In the post above I meant to say that I disapproved of South Africa because of Apartheid.

31 Aug 2008 16:41


Are you saying you are content to give to charity even though you are aware that charity organisations and collectors are siphoning off a percentage of these donations for themselves?

Don Pearson
Don Pearson
31 Aug 2008 19:18

I apologise if what I was saying was unclear. I am not trying to persuade anyone as to what they should do on these issues.

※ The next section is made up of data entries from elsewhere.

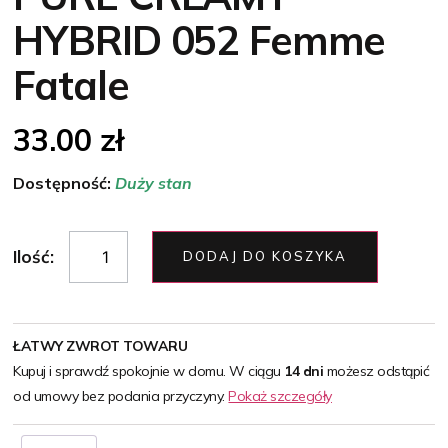
HYBRID 052 Femme
Fatale
33.00
zł
Dostępność:
Duży stan
Ilość:
DODAJ DO KOSZYKA
ŁATWY ZWROT TOWARU
Kupuj i sprawdź spokojnie w domu. W ciągu
14 dni
możesz odstąpić
od umowy bez podania przyczyny.
Pokaż szczegóły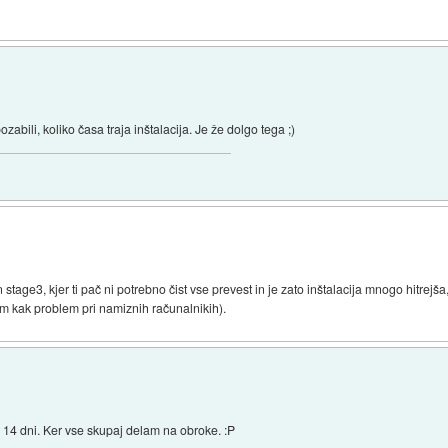
abili, koliko časa traja inštalacija. Je že dolgo tega ;)
n stage3, kjer ti pač ni potrebno čist vse prevest in je zato inštalacija mnogo hitrejš
em kak problem pri namiznih računalnikih).
m 14 dni. Ker vse skupaj delam na obroke. :P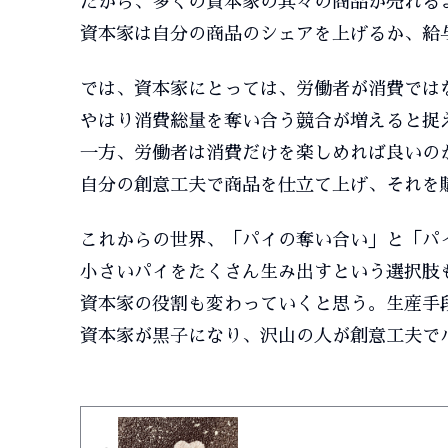
だから、多くの資本家の其々の商品が売れる
資本家は自分の商品のシェアを上げるか、給
では、資本家にとっては、労働者が消費では
やはり消費総量を奪い合う競合が増えると捉
一方、労働者は消費だけを楽しめれば良いの
自分の創意工夫で商品を仕立て上げ、それを
これからの世界、「パイの奪い合い」と「パ
小さいパイをたくさん生み出すという選択肢
資本家の役割も変わっていくと思う。生産手
資本家が黒子になり、沢山の人が創意工夫で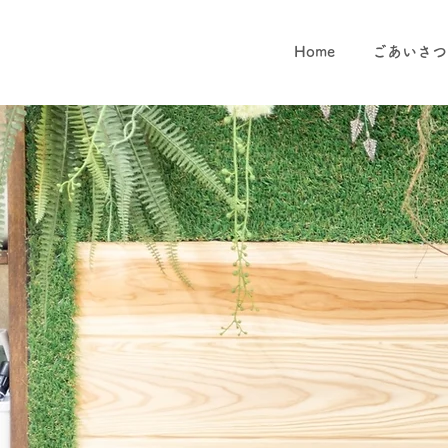
Home
ごあいさつ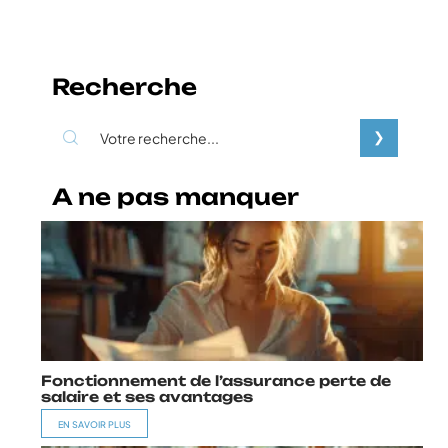
Recherche
A ne pas manquer
Fonctionnement de l’assurance perte de
salaire et ses avantages
EN SAVOIR PLUS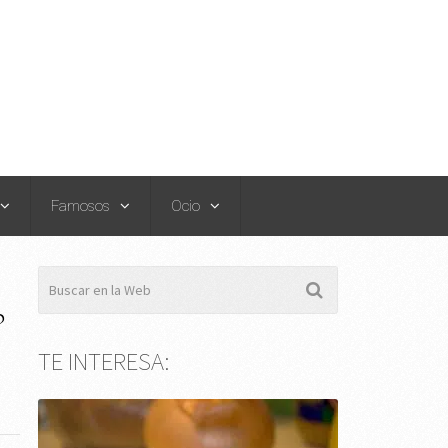
Famosos
Ocio
?
TE INTERESA: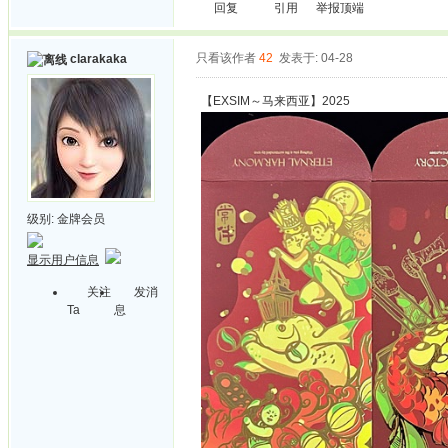
回复
引用
举报
顶端
只看该作者
42
发表于: 04-28
clarakaka
【EXSIM～马来西亚】2025
级别:
金牌会员
显示用户信息
关注
发消
Ta
息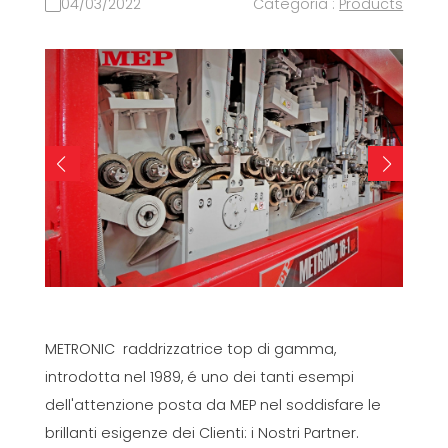
04/03/2022
Categoria :
Products
METRONIC raddrizzatrice top di gamma,
introdotta nel 1989, é uno dei tanti esempi
dell'attenzione posta da MEP nel soddisfare le
brillanti esigenze dei Clienti: i Nostri Partner.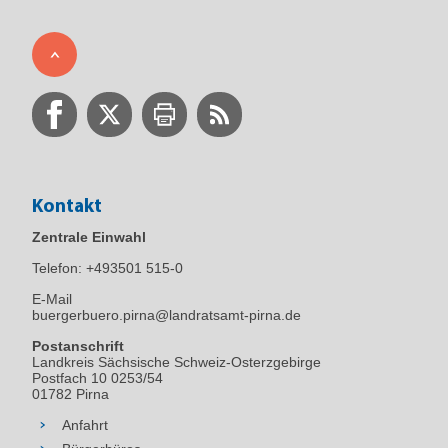
Kontakt
Zentrale Einwahl
Telefon:
+493501 515-0
E-Mail
buergerbuero.pirna@landratsamt-pirna.de
Postanschrift
Landkreis Sächsische Schweiz-Osterzgebirge
Postfach 10 0253/54
01782 Pirna
Anfahrt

People are able to make up their own minds and any questions I pose are for readers to answer to themselves, not to me.

I am prompting Viaduct,yourself and others generally, to consider from a different perspective from that taken in some other posts:

a)Let us say that a large part of what we spend on petrol goes in tax and we object having the tax at all and even more to the amount of it.
Should we avoid buying petrol, which we need?

b)Let us say that some part of what we spend on a holiday goes in travel agent fees and we onject to that. Should we avoid buying the holiday, which is discretionary spending on something we want to do?

c)Let us say that some part of a donation or fairtrade purchase goes to a middleman of some sort rather than the people whom we want to help. Should we avoid giving in this way, which is again discretionary spending that we hope will do some good?

The word "content" never came close to my intent. I am not content any more than I am complacent. But I do what I decide to do, even if I am not always happy with all of the circumstances surrounding my doing it.